▶ **Goal of the exercise**: A full and exact copy of the listing that follows is needed.

START Supplied records

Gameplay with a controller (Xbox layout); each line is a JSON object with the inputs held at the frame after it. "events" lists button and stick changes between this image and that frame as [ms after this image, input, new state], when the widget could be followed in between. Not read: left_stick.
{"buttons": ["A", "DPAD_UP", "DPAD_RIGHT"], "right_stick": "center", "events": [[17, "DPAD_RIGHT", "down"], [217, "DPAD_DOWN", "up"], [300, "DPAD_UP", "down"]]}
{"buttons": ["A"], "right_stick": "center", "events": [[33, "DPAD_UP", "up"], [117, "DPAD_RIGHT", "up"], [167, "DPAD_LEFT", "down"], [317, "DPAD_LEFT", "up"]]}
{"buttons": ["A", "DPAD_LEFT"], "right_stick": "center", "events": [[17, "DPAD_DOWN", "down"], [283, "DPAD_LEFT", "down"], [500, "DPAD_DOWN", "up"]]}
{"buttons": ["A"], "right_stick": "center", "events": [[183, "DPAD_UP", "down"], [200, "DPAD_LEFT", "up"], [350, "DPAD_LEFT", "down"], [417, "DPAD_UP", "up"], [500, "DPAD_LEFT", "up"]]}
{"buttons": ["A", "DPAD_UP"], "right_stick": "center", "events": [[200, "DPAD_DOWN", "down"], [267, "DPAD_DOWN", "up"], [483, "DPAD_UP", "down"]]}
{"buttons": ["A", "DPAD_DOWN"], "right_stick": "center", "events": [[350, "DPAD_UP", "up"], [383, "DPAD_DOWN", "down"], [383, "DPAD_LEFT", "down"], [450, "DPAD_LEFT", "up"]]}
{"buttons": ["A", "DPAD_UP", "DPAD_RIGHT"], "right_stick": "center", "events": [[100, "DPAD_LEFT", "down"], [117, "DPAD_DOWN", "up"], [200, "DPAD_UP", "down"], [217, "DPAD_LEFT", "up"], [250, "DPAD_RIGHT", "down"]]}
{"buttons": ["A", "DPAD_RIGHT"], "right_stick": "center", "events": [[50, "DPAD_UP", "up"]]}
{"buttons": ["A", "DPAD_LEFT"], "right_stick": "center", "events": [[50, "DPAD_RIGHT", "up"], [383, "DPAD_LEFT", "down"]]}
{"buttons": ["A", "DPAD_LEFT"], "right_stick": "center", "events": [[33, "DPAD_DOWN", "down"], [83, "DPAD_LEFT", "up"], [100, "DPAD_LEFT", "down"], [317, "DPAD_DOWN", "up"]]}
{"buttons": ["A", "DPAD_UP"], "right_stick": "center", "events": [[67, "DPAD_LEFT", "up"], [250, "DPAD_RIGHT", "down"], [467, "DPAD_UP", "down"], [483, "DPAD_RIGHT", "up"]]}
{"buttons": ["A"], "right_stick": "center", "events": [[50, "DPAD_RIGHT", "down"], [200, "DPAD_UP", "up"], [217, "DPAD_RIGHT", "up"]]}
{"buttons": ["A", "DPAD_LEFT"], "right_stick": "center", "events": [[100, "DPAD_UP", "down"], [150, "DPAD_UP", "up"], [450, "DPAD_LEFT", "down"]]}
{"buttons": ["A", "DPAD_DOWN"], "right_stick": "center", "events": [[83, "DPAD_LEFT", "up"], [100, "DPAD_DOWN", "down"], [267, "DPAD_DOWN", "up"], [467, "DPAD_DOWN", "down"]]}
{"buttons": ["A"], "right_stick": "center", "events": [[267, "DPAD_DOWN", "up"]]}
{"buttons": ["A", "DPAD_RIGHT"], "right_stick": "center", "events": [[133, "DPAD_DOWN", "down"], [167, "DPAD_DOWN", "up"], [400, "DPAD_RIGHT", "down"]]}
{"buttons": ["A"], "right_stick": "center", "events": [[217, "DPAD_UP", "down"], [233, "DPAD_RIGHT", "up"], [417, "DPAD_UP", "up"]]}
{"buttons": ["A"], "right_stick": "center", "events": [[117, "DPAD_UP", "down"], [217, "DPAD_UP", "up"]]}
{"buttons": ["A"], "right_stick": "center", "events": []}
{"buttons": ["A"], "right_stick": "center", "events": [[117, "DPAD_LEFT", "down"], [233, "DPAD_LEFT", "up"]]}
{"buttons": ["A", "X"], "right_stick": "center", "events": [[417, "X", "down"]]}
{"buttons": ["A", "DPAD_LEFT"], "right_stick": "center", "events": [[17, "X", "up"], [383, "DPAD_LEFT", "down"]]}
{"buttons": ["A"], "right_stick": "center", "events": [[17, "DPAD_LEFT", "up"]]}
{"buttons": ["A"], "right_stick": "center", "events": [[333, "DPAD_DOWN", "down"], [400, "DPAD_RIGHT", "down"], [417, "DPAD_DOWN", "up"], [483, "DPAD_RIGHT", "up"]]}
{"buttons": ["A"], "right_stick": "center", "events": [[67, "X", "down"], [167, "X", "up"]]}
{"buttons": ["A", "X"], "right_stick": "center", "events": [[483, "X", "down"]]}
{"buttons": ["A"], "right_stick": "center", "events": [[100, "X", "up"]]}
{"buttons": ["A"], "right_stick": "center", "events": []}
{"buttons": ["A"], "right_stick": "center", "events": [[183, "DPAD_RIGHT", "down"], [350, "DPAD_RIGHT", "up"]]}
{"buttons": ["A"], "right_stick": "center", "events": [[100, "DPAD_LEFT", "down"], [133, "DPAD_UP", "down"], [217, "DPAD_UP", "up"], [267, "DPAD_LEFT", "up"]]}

END Supplied records

▶ **Answer area**:
Gameplay with a controller (Xbox layout); each line is a JSON object with the inputs held at the frame after it. "events" lists button and stick changes between this image and that frame as [ms after this image, input, new state], when the widget could be followed in between. Not read: left_stick.
{"buttons": ["A", "DPAD_UP", "DPAD_RIGHT"], "right_stick": "center", "events": [[17, "DPAD_RIGHT", "down"], [217, "DPAD_DOWN", "up"], [300, "DPAD_UP", "down"]]}
{"buttons": ["A"], "right_stick": "center", "events": [[33, "DPAD_UP", "up"], [117, "DPAD_RIGHT", "up"], [167, "DPAD_LEFT", "down"], [317, "DPAD_LEFT", "up"]]}
{"buttons": ["A", "DPAD_LEFT"], "right_stick": "center", "events": [[17, "DPAD_DOWN", "down"], [283, "DPAD_LEFT", "down"], [500, "DPAD_DOWN", "up"]]}
{"buttons": ["A"], "right_stick": "center", "events": [[183, "DPAD_UP", "down"], [200, "DPAD_LEFT", "up"], [350, "DPAD_LEFT", "down"], [417, "DPAD_UP", "up"], [500, "DPAD_LEFT", "up"]]}
{"buttons": ["A", "DPAD_UP"], "right_stick": "center", "events": [[200, "DPAD_DOWN", "down"], [267, "DPAD_DOWN", "up"], [483, "DPAD_UP", "down"]]}
{"buttons": ["A", "DPAD_DOWN"], "right_stick": "center", "events": [[350, "DPAD_UP", "up"], [383, "DPAD_DOWN", "down"], [383, "DPAD_LEFT", "down"], [450, "DPAD_LEFT", "up"]]}
{"buttons": ["A", "DPAD_UP", "DPAD_RIGHT"], "right_stick": "center", "events": [[100, "DPAD_LEFT", "down"], [117, "DPAD_DOWN", "up"], [200, "DPAD_UP", "down"], [217, "DPAD_LEFT", "up"], [250, "DPAD_RIGHT", "down"]]}
{"buttons": ["A", "DPAD_RIGHT"], "right_stick": "center", "events": [[50, "DPAD_UP", "up"]]}
{"buttons": ["A", "DPAD_LEFT"], "right_stick": "center", "events": [[50, "DPAD_RIGHT", "up"], [383, "DPAD_LEFT", "down"]]}
{"buttons": ["A", "DPAD_LEFT"], "right_stick": "center", "events": [[33, "DPAD_DOWN", "down"], [83, "DPAD_LEFT", "up"], [100, "DPAD_LEFT", "down"], [317, "DPAD_DOWN", "up"]]}
{"buttons": ["A", "DPAD_UP"], "right_stick": "center", "events": [[67, "DPAD_LEFT", "up"], [250, "DPAD_RIGHT", "down"], [467, "DPAD_UP", "down"], [483, "DPAD_RIGHT", "up"]]}
{"buttons": ["A"], "right_stick": "center", "events": [[50, "DPAD_RIGHT", "down"], [200, "DPAD_UP", "up"], [217, "DPAD_RIGHT", "up"]]}
{"buttons": ["A", "DPAD_LEFT"], "right_stick": "center", "events": [[100, "DPAD_UP", "down"], [150, "DPAD_UP", "up"], [450, "DPAD_LEFT", "down"]]}
{"buttons": ["A", "DPAD_DOWN"], "right_stick": "center", "events": [[83, "DPAD_LEFT", "up"], [100, "DPAD_DOWN", "down"], [267, "DPAD_DOWN", "up"], [467, "DPAD_DOWN", "down"]]}
{"buttons": ["A"], "right_stick": "center", "events": [[267, "DPAD_DOWN", "up"]]}
{"buttons": ["A", "DPAD_RIGHT"], "right_stick": "center", "events": [[133, "DPAD_DOWN", "down"], [167, "DPAD_DOWN", "up"], [400, "DPAD_RIGHT", "down"]]}
{"buttons": ["A"], "right_stick": "center", "events": [[217, "DPAD_UP", "down"], [233, "DPAD_RIGHT", "up"], [417, "DPAD_UP", "up"]]}
{"buttons": ["A"], "right_stick": "center", "events": [[117, "DPAD_UP", "down"], [217, "DPAD_UP", "up"]]}
{"buttons": ["A"], "right_stick": "center", "events": []}
{"buttons": ["A"], "right_stick": "center", "events": [[117, "DPAD_LEFT", "down"], [233, "DPAD_LEFT", "up"]]}
{"buttons": ["A", "X"], "right_stick": "center", "events": [[417, "X", "down"]]}
{"buttons": ["A", "DPAD_LEFT"], "right_stick": "center", "events": [[17, "X", "up"], [383, "DPAD_LEFT", "down"]]}
{"buttons": ["A"], "right_stick": "center", "events": [[17, "DPAD_LEFT", "up"]]}
{"buttons": ["A"], "right_stick": "center", "events": [[333, "DPAD_DOWN", "down"], [400, "DPAD_RIGHT", "down"], [417, "DPAD_DOWN", "up"], [483, "DPAD_RIGHT", "up"]]}
{"buttons": ["A"], "right_stick": "center", "events": [[67, "X", "down"], [167, "X", "up"]]}
{"buttons": ["A", "X"], "right_stick": "center", "events": [[483, "X", "down"]]}
{"buttons": ["A"], "right_stick": "center", "events": [[100, "X", "up"]]}
{"buttons": ["A"], "right_stick": "center", "events": []}
{"buttons": ["A"], "right_stick": "center", "events": [[183, "DPAD_RIGHT", "down"], [350, "DPAD_RIGHT", "up"]]}
{"buttons": ["A"], "right_stick": "center", "events": [[100, "DPAD_LEFT", "down"], [133, "DPAD_UP", "down"], [217, "DPAD_UP", "up"], [267, "DPAD_LEFT", "up"]]}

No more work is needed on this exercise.